Painting by Samuel Morse

Portrait of James Monroe is a c.1819 portrait painting by the American artist Samuel Morse of the President of the United States James Monroe.

Monroe was the fifth president to hold office, and the fourth from Virginia. From a slaveowning background, he had served in the American Revolutionary War. In 1816 he was elected to the Presidency as a Republican, defeating the Federalist candidate Rufus King. While in office, he issued the Monroe Doctrine.

Morse was an American artist who had gone to Britain to visit the American-born President of the Royal Academy Benjamin West, only to be stranded in London by the War of 1812. On his return to the United States, he specialized in portraiture. Also an inventor, he later developed the Morse Code.

Morse was working in Charleston when he was commissioned by the city council to paint a full-length portrait of Monroe during his visit to the city. The commission was worth $750. Although Morse met with the President in Charleston, there was no time for a portrait sitting and it was agreed that Morse would travel to Washington.

In Washington, Morse found the president informal and he was invited to dinner three times. As Monroe was frequently called away, Morse was only able to manage brief sittings. Nonetheless, his completed full-length portrait was praised and the Academy of Arts in New York asked to exhibit it.

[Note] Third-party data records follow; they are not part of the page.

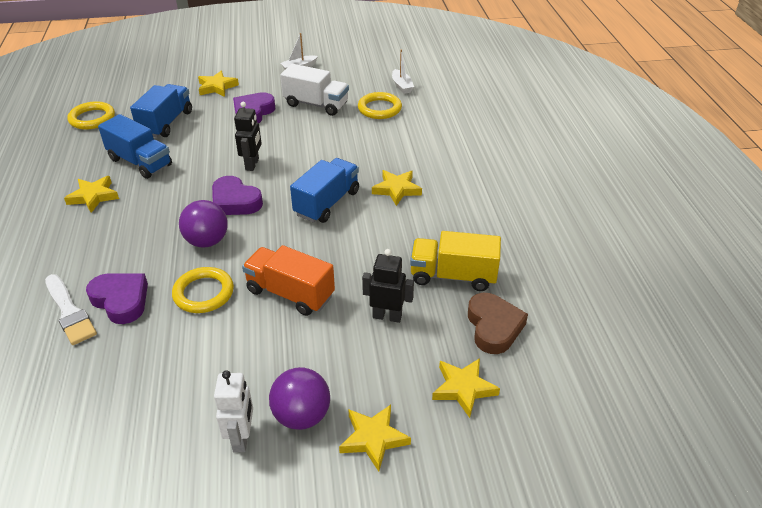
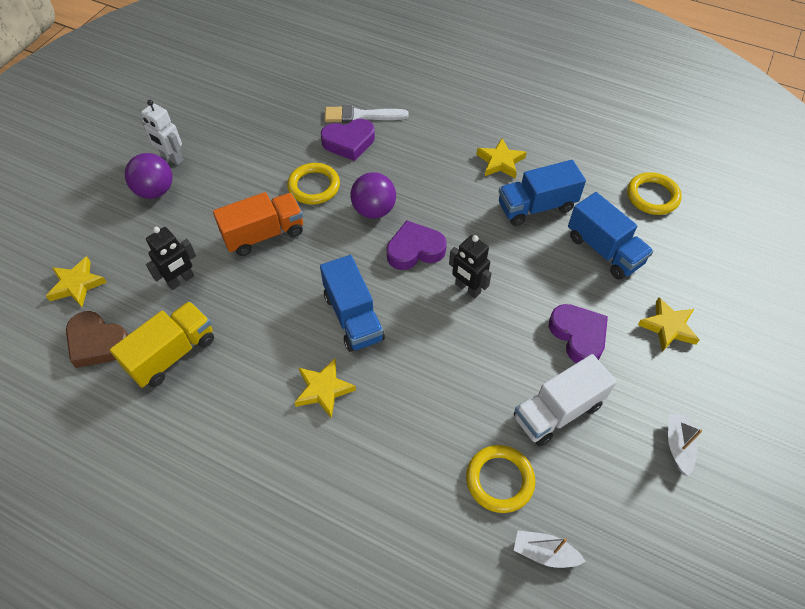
camera: 125 degrees right, 15 degrees up
(373, 438) = (101, 216): yellow star -> none

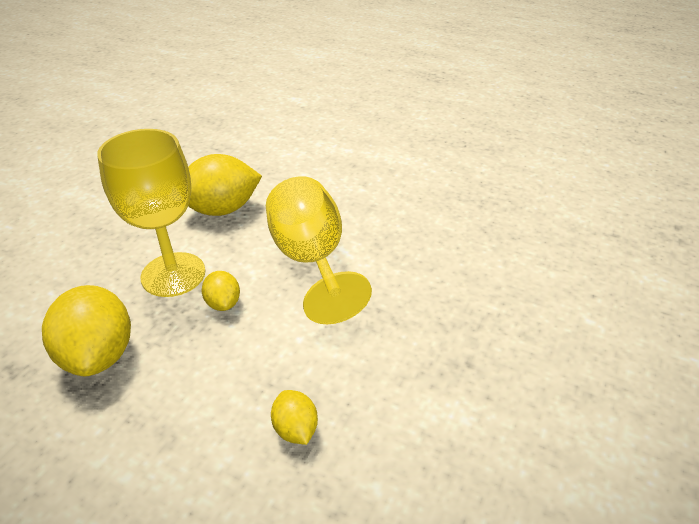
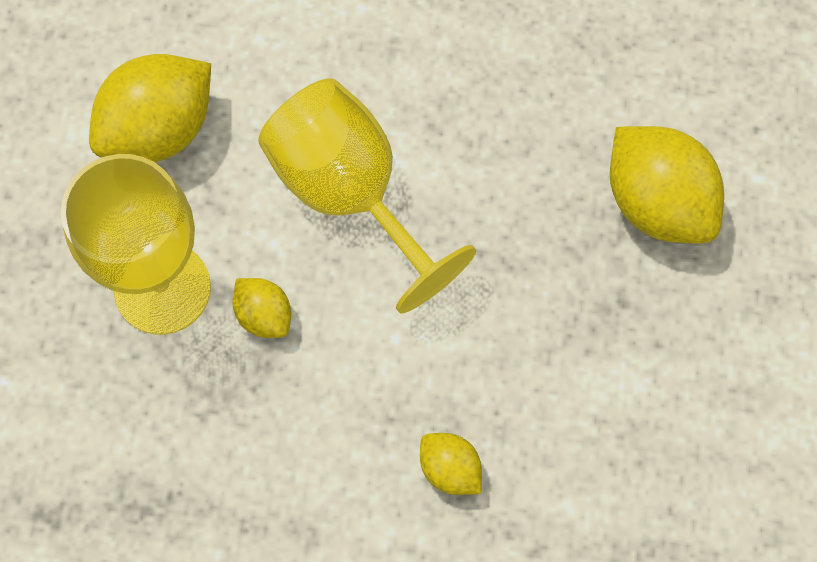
camera: 20 degrees left, 30 degrees up
(99, 355) = (147, 455): yellow lemon -> yellow lemon (657, 203)

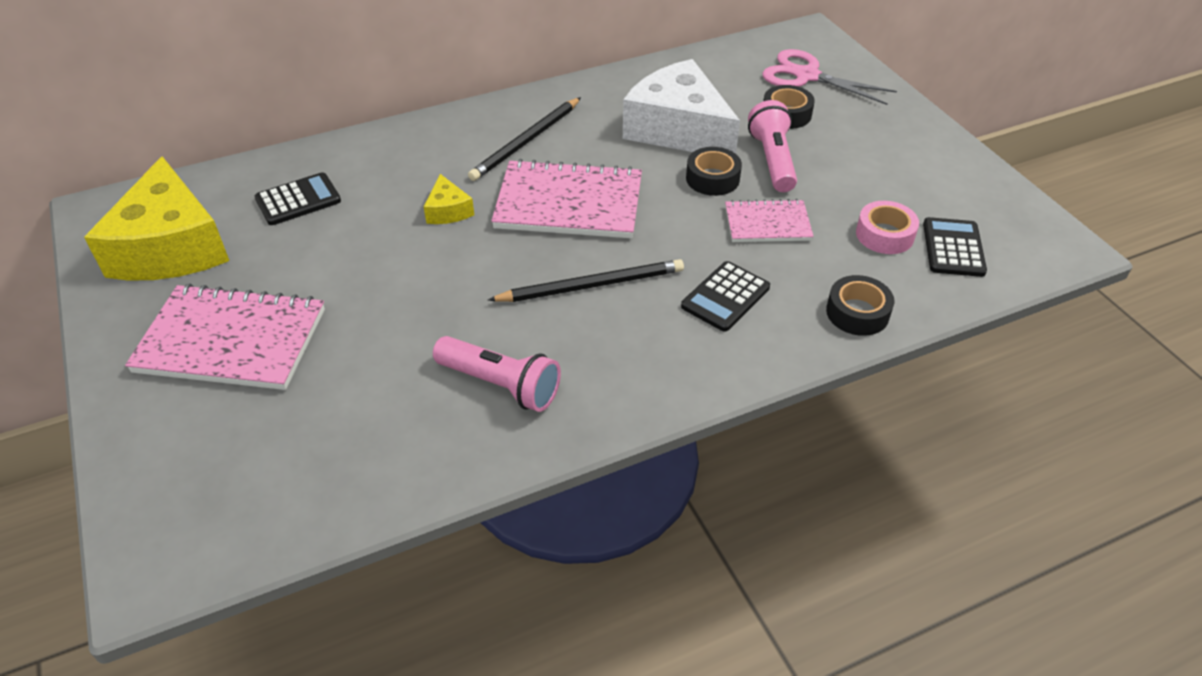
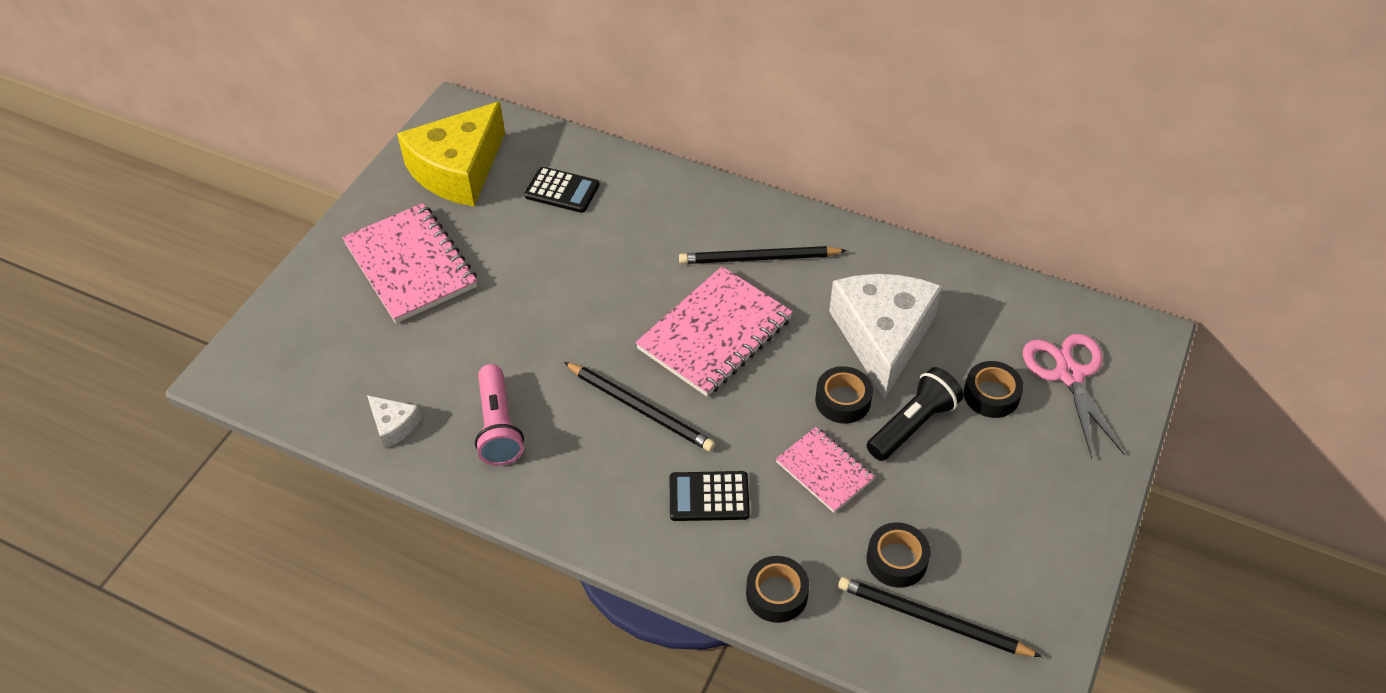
camera: 50 degrees right, 5 degrees up
(405, 461) = (393, 425): none -> white cheese
(448, 210) = (634, 274): yellow cheese -> none
(569, 203) = (715, 334): pink notebook -> pink notebook turned 75 degrees clockwise
(772, 160) = (912, 425): pink flashlight -> black flashlight
(884, 235) = (896, 560): pink tape -> black tape
(953, 248) = (932, 619): black calculator -> black pencil

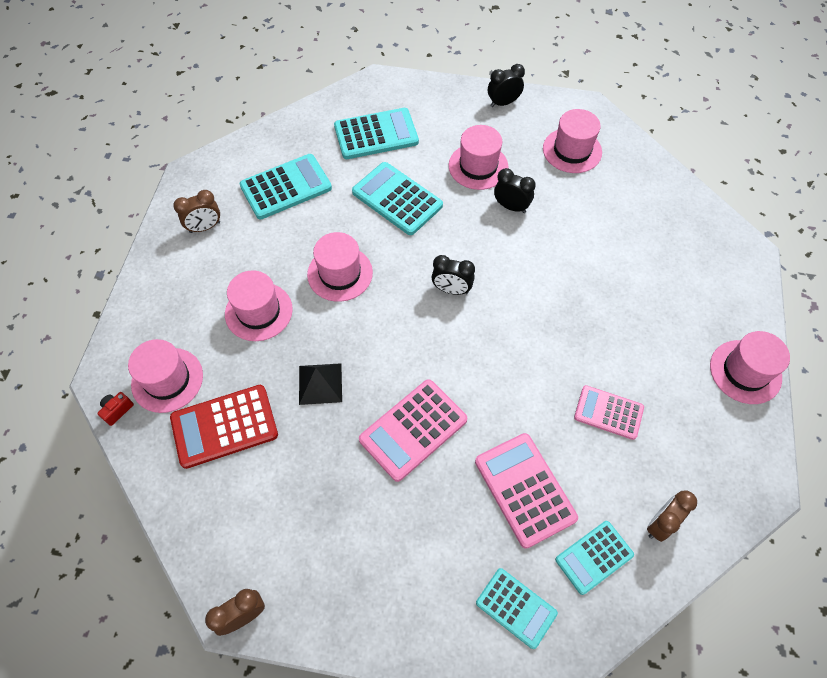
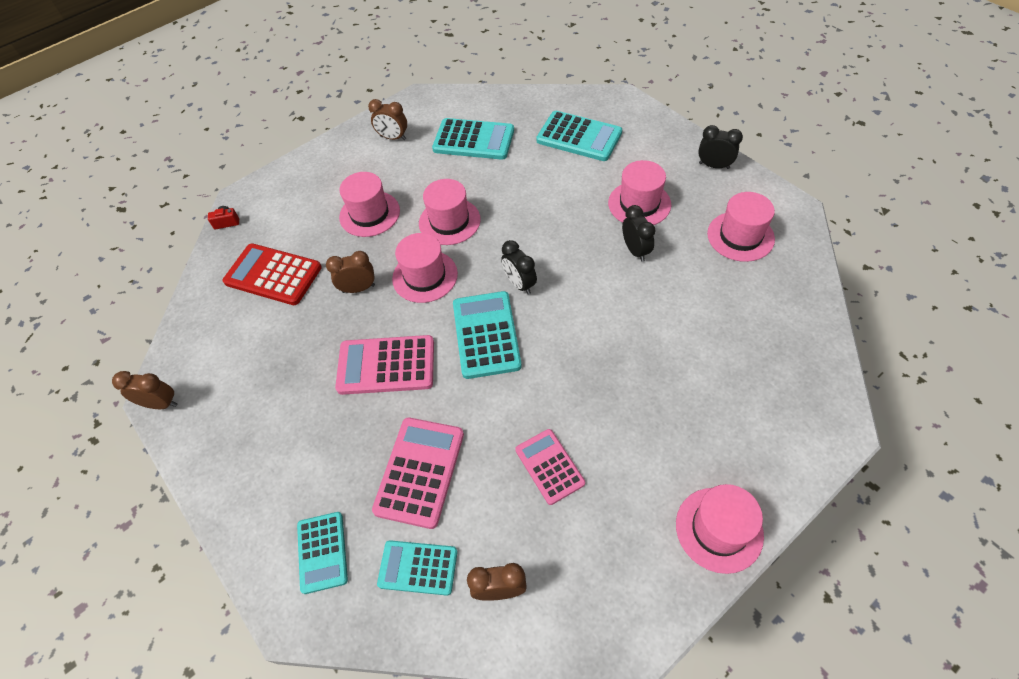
camera: 45 degrees right, 5 degrees down
(167, 380) = (272, 222): pink hat -> pink hat (425, 276)
(320, 383) = (358, 288): black pyramid -> brown clock
(397, 199) = (546, 192): turquoise calculator -> turquoise calculator (486, 335)

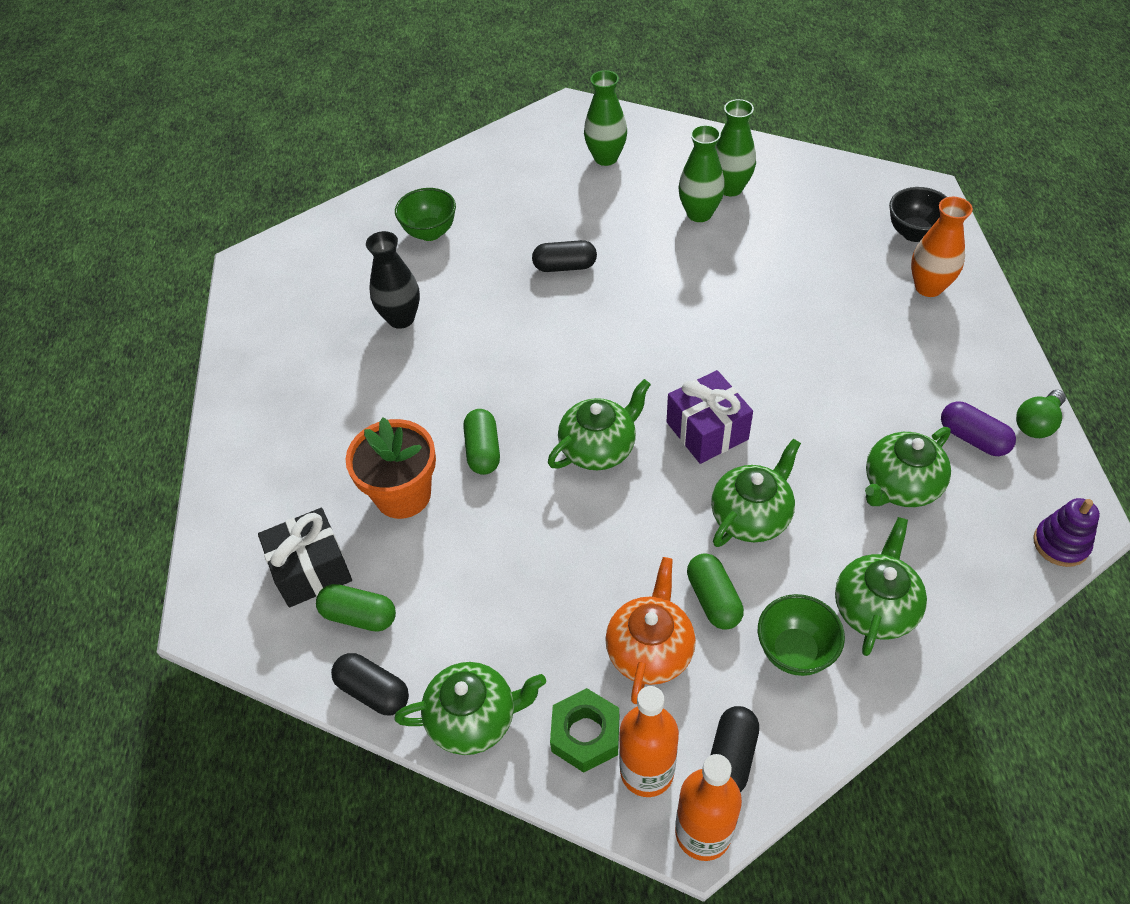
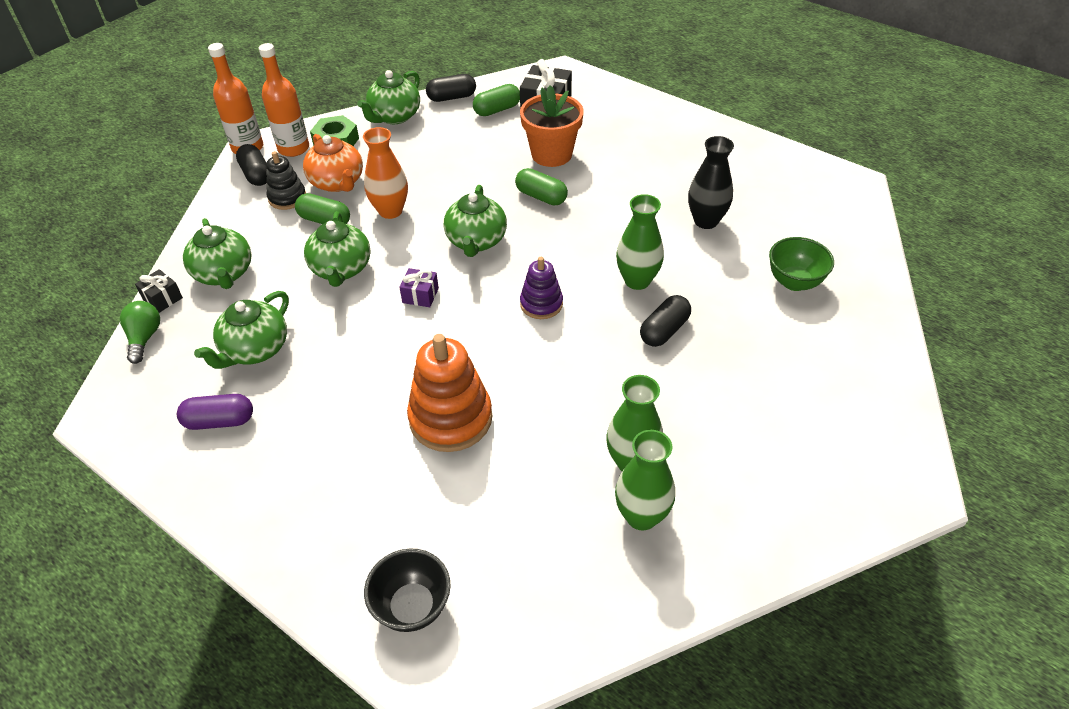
camera: 130 degrees right, 5 degrees down
(606, 158) = (790, 456): green vase -> green vase (637, 280)
(707, 431) = (420, 295): purple gift -> purple gift, size x0.55
(725, 675) = (287, 198): none -> black stacking toy
(786, 315) = (451, 418): none -> orange stacking toy
(794, 651) = (257, 228): green bowl -> none
(900, 486) = (255, 350): green teapot -> green teapot turned 150 degrees counterclockwise
(928, 287) = (349, 544): orange vase -> orange vase (390, 211)
(961, 625) = (162, 298): none -> black gift
(1037, 423) = (171, 470): green light bulb -> green light bulb (144, 338)
(1060, 544) = (113, 388): purple stacking toy -> purple stacking toy (541, 304)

At the request of the President's daughter, Morse also produced a shorter copy of the President's head and shoulders. She said her father felt it was the only portrait that really looked like him, despite having been painted by other notable artists such as Gilbert Stuart.
Today this version is in the collection of the White House.

==Bibliography==
- Cunningham, .Noble E. The Presidency of James Monroe. University Press of Kansas, 1996.
- Kloss, William & Bolger, Doreen. Art in the White House: A Nation's Pride. White House Historical Association, 2009.
- Silverman, Kenneth. Lighting Man: The Accursed Life of Samuel F.B. Morse. Knopf Doubleday, 2012.